Studio album by the Beatles
- Released: 3 February 1964
- Recorded: 4 September 1962 – 1 July 1963
- Studios: EMI, London
- Genre: Merseybeat
- Length: 32:11
- Label: Capitol Canada
- Producer: George Martin

The Beatles North American chronology
| Meet the Beatles! (1964) | Twist and Shout (1964) | The Beatles' Second Album (1964) |

The Beatles Canadian chronology
| Beatlemania!

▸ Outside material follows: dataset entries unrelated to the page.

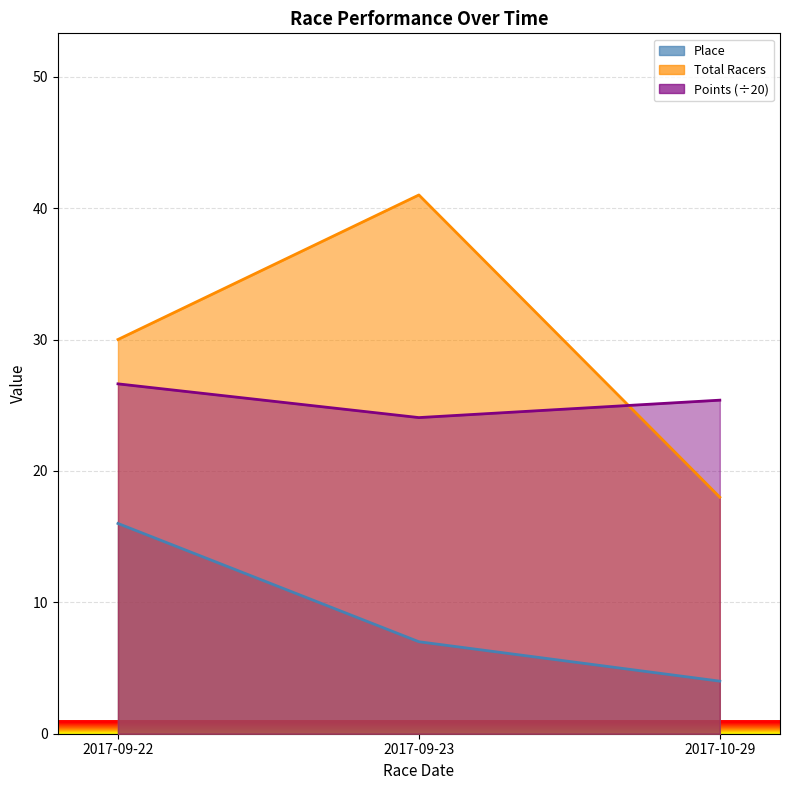

Reading right to left, what are all the values shown in this chart?

Place: 4.0	7.0	16.0
Total Racers: 18.0	41.0	30.0
Points: 25.4	24.1	26.6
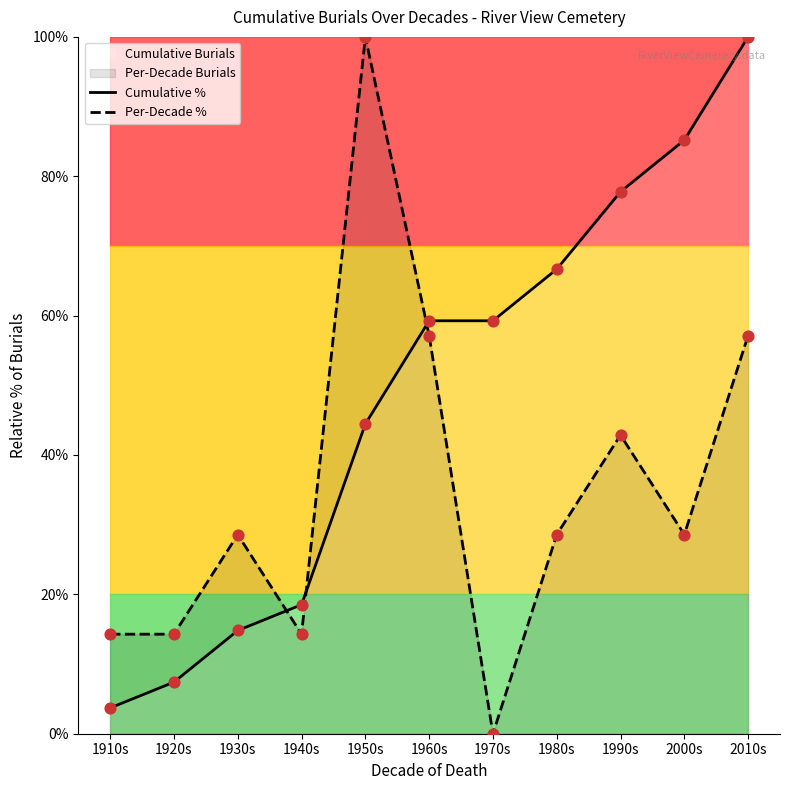

Which series has the largest Y range (max minus min)?

Per-Decade %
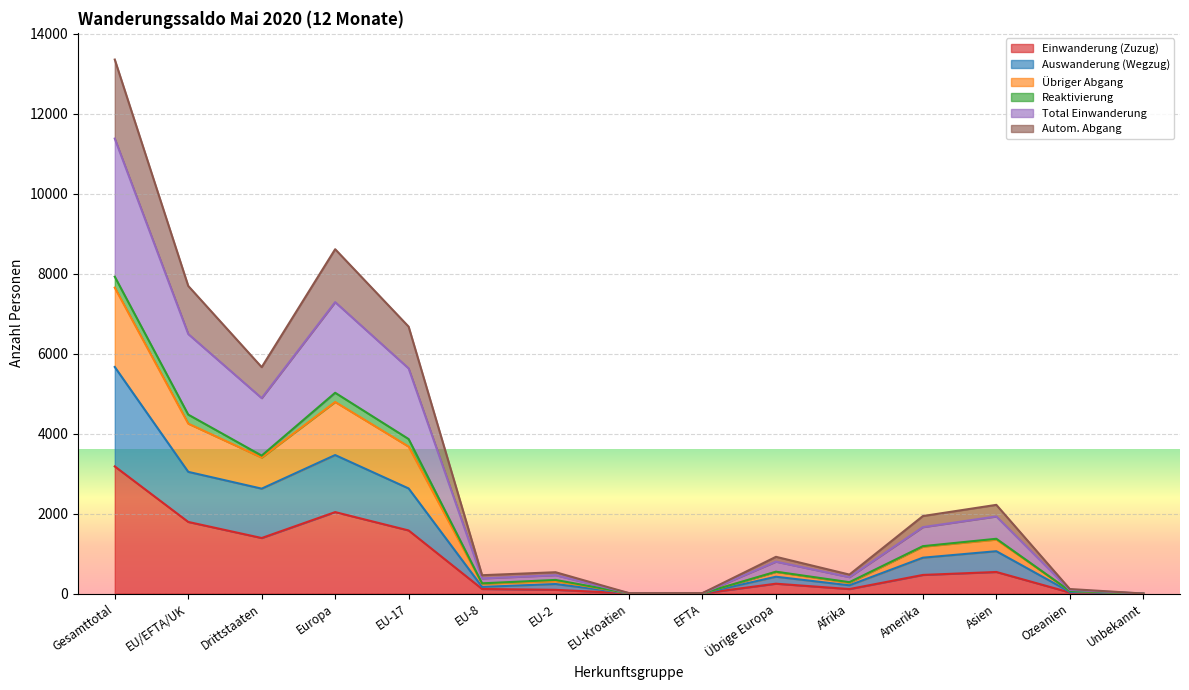

True or false: Einwanderung (Zuzug) has more than 0 points higher than both neighbors.

True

With the Beatles (1963) | Twist and Shout (1964) | The Beatles' Long Tall Sally (1964) |

Singles from Twist and Shout
- "Twist and Shout" Released: 16 March 1964; "Do You Want to Know a Secret" Released: 26 May 1964;

= Twist and Shout (album) =

Album by the Beatles, released in Canada

Twist and Shout is the Beatles' second album released in Canada, in mono by Capitol Records (catalogue number T-6054) on 3 February 1964. It consists of songs mostly drawn from Please Please Me, their first LP released in the United Kingdom. This album, like its parent album, contains both original Beatles songs, as well as covers (including its namesake, "Twist and Shout"), denoted in the track listing.

==Track listing==

Side one
| No. | Title | Writer(s) | Lead vocals | Length |
|---|---|---|---|---|
| 1. | "Anna (Go to Him)" | Arthur Alexander | John Lennon | 3:00 |
| 2. | "Chains" | Gerry Goffin, Carole King | George Harrison | 2:25 |
| 3. | "Boys" | Luther Dixon, Wes Farrell | Ringo Starr | 2:28 |
| 4. | "Ask Me Why" | McCartney/Lennon | Lennon | 2:28 |
| 5. | "Please Please Me" | McCartney/Lennon | Lennon and McCartney | 2:00 |
| 6. | "Love Me Do" | Lennon/McCartney | McCartney and Lennon | 2:22 |
| 7. | "From Me to You" | McCartney/Lennon | Lennon and McCartney | 1:56 |
| Total length: |  |  |  | 16:39 |

Side two
| No. | Title | Writer(s) | Lead vocals | Length |
|---|---|---|---|---|
| 1. | "P.S. I Love You" | McCartney/Lennon | Paul McCartney | 2:06 |
| 2. | "Baby It's You" | Burt Bacharach, Mack David, Barney Williams | Lennon | 2:40 |
| 3. | "Do You Want to Know a Secret" | McCartney/Lennon | Harrison | 1:59 |
| 4. | "A Taste of Honey" | Ric Marlow, Bobby Scott | McCartney | 2:05 |
| 5. | "There's a Place" | McCartney/Lennon | Lennon and McCartney | 1:53 |
| 6. | "Twist and Shout" | Phil Medley, Bert Russell | Lennon | 2:33 |
| 7. | "She Loves You" | McCartney/Lennon | Lennon and McCartney | 2:19 |
| Total length: |  |  |  | 15:35 |

==Differences from Please Please Me==
- "I Saw Her Standing There" (the opening track of Please Please Me) and "Misery" were omitted from Twist and Shout. They both appear on the next Canadian LP release, The Beatles' Long Tall Sally.
- "From Me to You" and "She Loves You" were added to Twist and Shout. They were issued as the A-sides of singles in the UK.
- The two albums' front and back covers differ significantly.

==Reissues==
Twist and Shout received miscellaneous reissues since the initial release date. The initial release was exclusively mono audio, because stereo record players were not popular in Canada at the time of release and therefore not profitable. Early copies of the record were manufactured with a limited edition 8x10 inch poster of the Beatles. The subsequent reissues attributed Parr's, the printer commissioned by Capitol to create the cardboard record jackets as well as other minor variations in the label, font size, and catalogue numbers. Twist and Shout was eventually reissued in stereo in the 1970s, bearing catalogue number ST-6054 to denote stereo audio; all tracks were in stereo except for "Love Me Do", "P.S. I Love You", and "She Loves You", which remained mono. The stereo reissue is considered to be the definitive version.

==Certifications==

| Region | Certification | Certified units/sales |
| Canada (Music Canada) | 3× Platinum | 300,000^{^} |
^{^} Shipments figures based on certification alone.